Agent framework: LangGraph StateGraph with conditional routing and optional checkpointing
Backend: FastAPI, Uvicorn, Pydantic v2, SSE endpoints, structured logging
Frontend: Streamlit operator console with real-time execution monitoring
Retrieval: ChromaDB dense vectors, SQLite FTS5 BM25 lexical search, Reciprocal Rank Fusion, evidence deduplication, source diversification
Ingestion: pdfplumber, python-docx, text/Markdown parsing, MIME validation, structure-aware chunking
LLM providers: Gemini, OpenAI, Anthropic, and Ollama via environment-driven factory configuration
MCP: tool listing, tool calls, SSE keepalive, and four agent-facing tools
Deployment: Dockerfile, Dockerfile.frontend, Docker Compose, .env configuration

Platform Preview

Key Features Delivered

Multi-Format SOP Ingestion

The ingestion pipeline validates uploads, parses supported document types, extracts section structure, chunks the content, embeds it, stores dense vectors in ChromaDB, and writes lexical chunks into SQLite FTS5.

Hybrid Evidence Retrieval

Each step gets evidence from dense and lexical retrieval. Reciprocal Rank Fusion merges candidates, near-duplicate chunks are removed, and the final evidence pack is diversified across source files.
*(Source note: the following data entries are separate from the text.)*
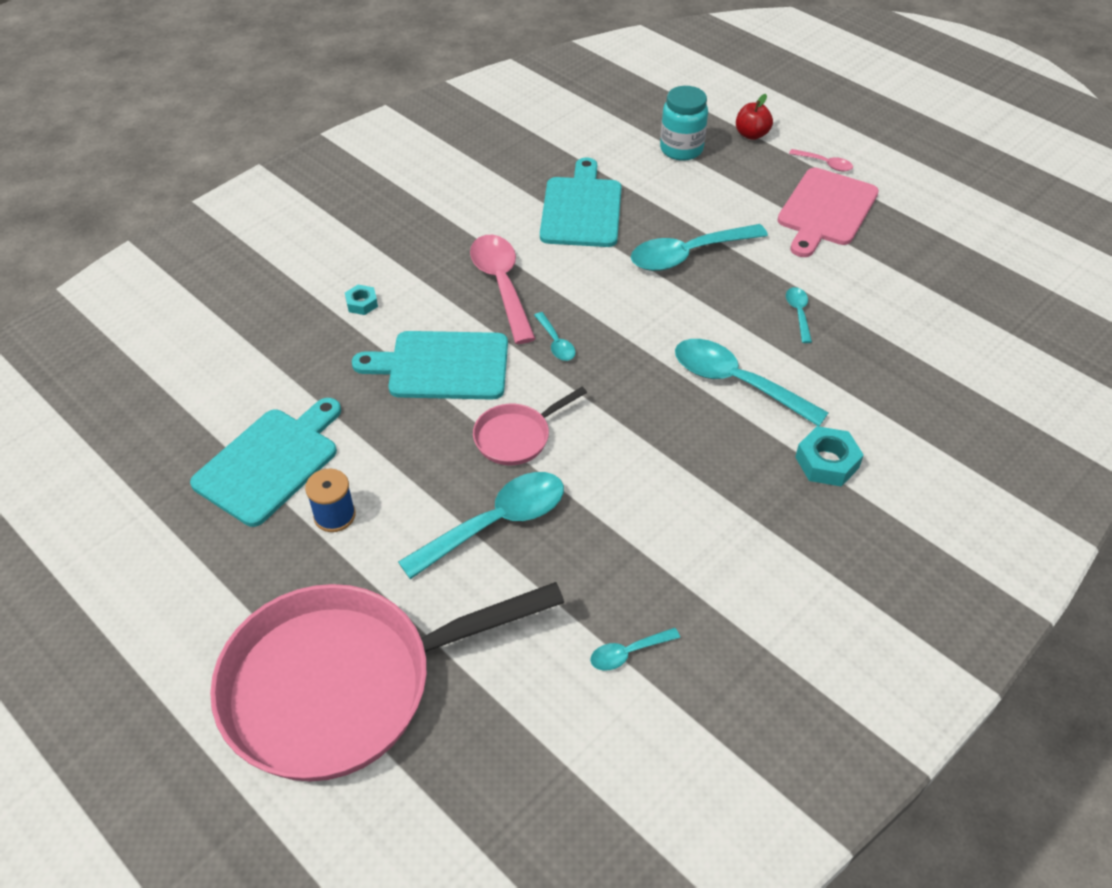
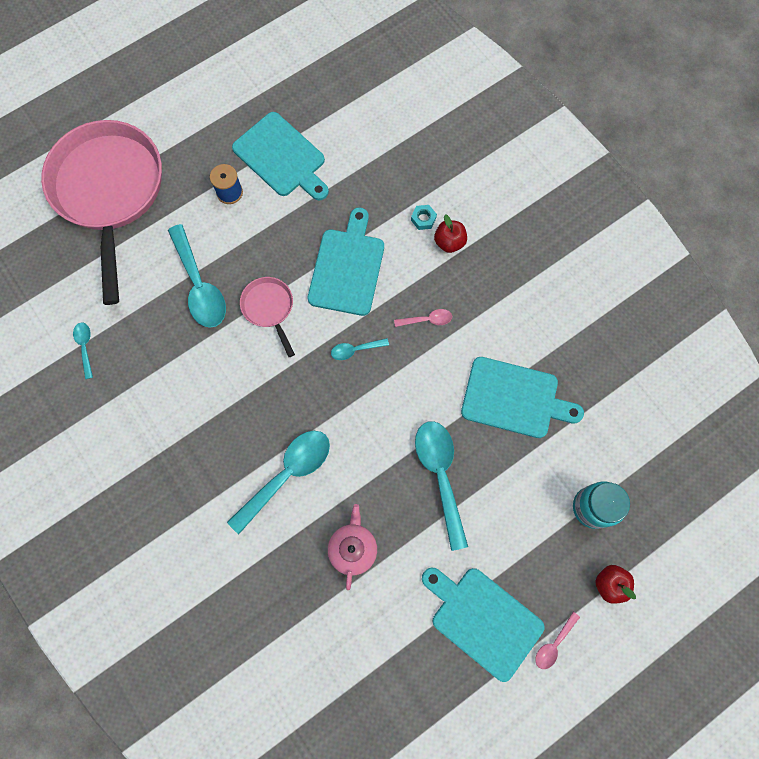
camera: 100 degrees right, 25 degrees up
(393, 277) = (449, 242): none -> red apple
(501, 285) = (427, 320): pink spoon -> pink spoon, size x0.48
(798, 313) = (353, 548): turquoise spoon -> pink teapot
(826, 210) = (482, 620): pink cutting board -> turquoise cutting board
(827, 462) = (196, 518): turquoise nut -> none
Human-on-the-Loop Execution

The agent graph pauses before approval-sensitive actions. The operator can approve, override, skip, abort, or request a replan, and those interventions are reflected in the execution trace.
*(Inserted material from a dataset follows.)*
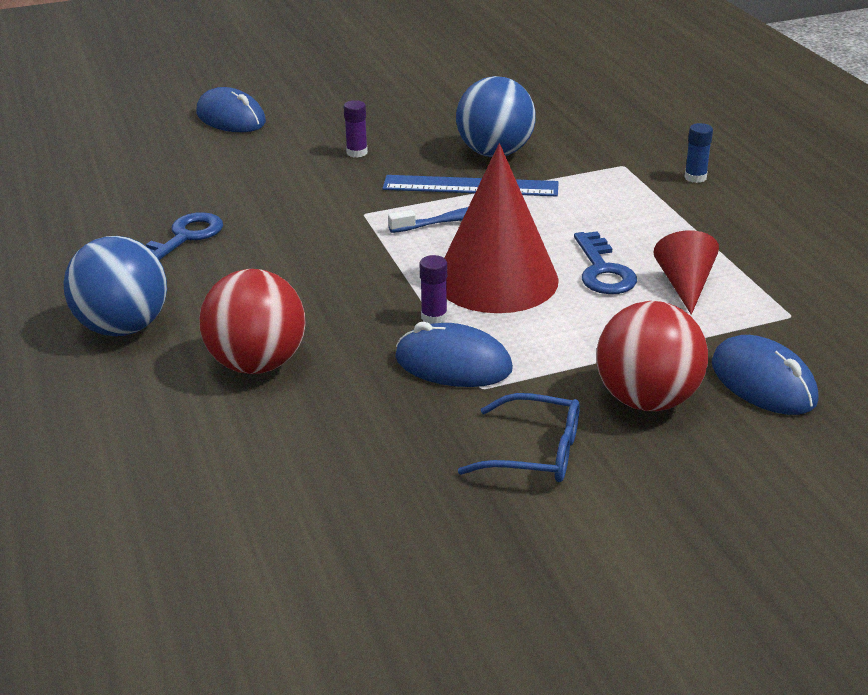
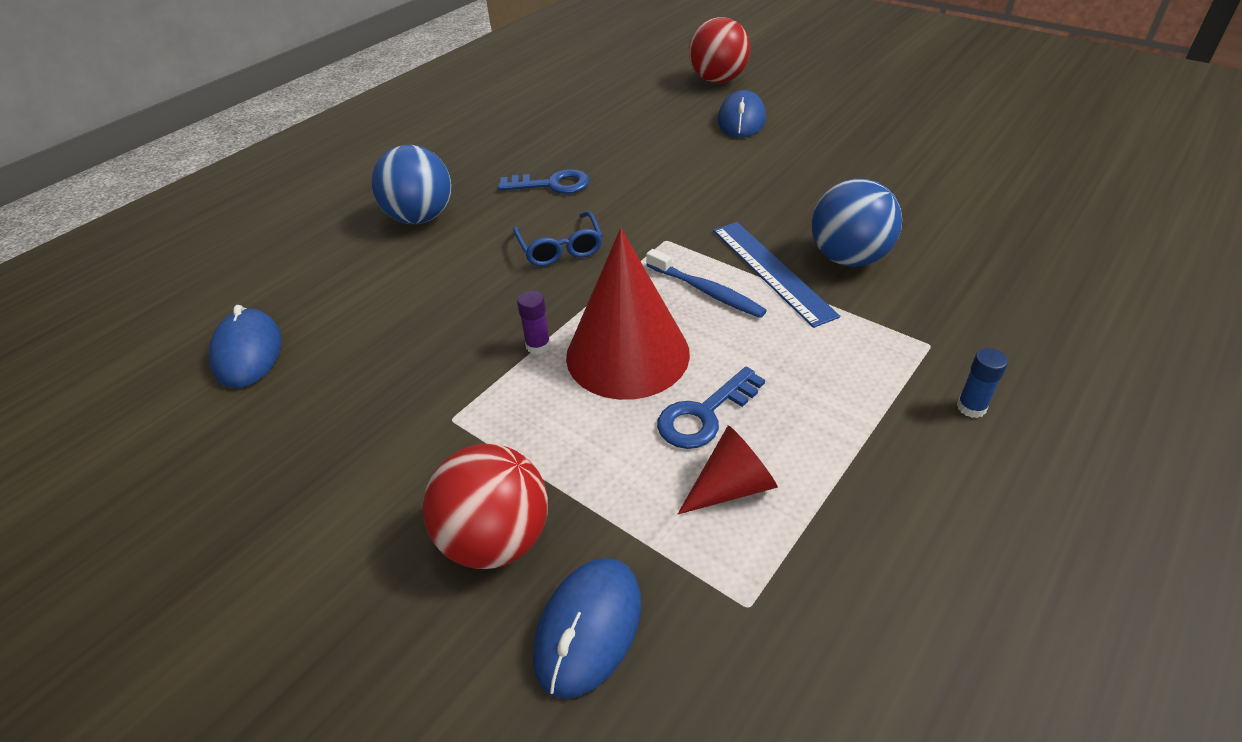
camera: 60 degrees right, 10 degrees up
(257, 364) = (412, 291): red ball -> red ball (718, 80)
(357, 152) = (758, 193): purple glue stick -> none
(453, 364) = (476, 387): blue mouse -> blue mouse (248, 352)
(534, 452) = (371, 492): blue glasses -> blue glasses (560, 248)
Traceable Reports and MCP Integration

Completed runs produce Markdown reports with evidence citations and intervention history. The MCP server exposes the same core operations to external AI tools and IDE agents.

Results & Impact

Implemented an 8-node SOP execution graph with independent verification and approval-gated control flow
Shipped a complete FastAPI + Streamlit workflow covering upload, execution, monitoring, approval, and reporting
Added hybrid RAG over ChromaDB and SQLite FTS5, with RRF fusion and evidence-pack construction
Exposed 4 MCP tools for agentic integration
Documented a test suite of 55 tests across unit and integration coverage areas

Challenges & Lessons Learned

Human governance matters: SOP execution can include high-stakes actions, so the system must pause at policy-sensitive points instead of pretending autonomy is always appropriate
Evidence quality: retrieval needs both semantic and lexical signals because procedural language often contains exact names, thresholds, or compliance terms
State management: resumable workflow execution requires a clear session model, event timeline, and graph state schema
Provider portability: keeping LLM and embedding providers environment-driven made the app easier to run with cloud APIs or local Ollama

How AI/Agents Were Used

The application itself is an agentic workflow: planner, evidence router, executor, verifier, approval gate, replanner, and reporter cooperate through a LangGraph state machine. I also used AI-assisted development to iterate on architecture, API schemas, tests, and documentation, while keeping the final behavior constrained by explicit policy, retrieval evidence, and human approval.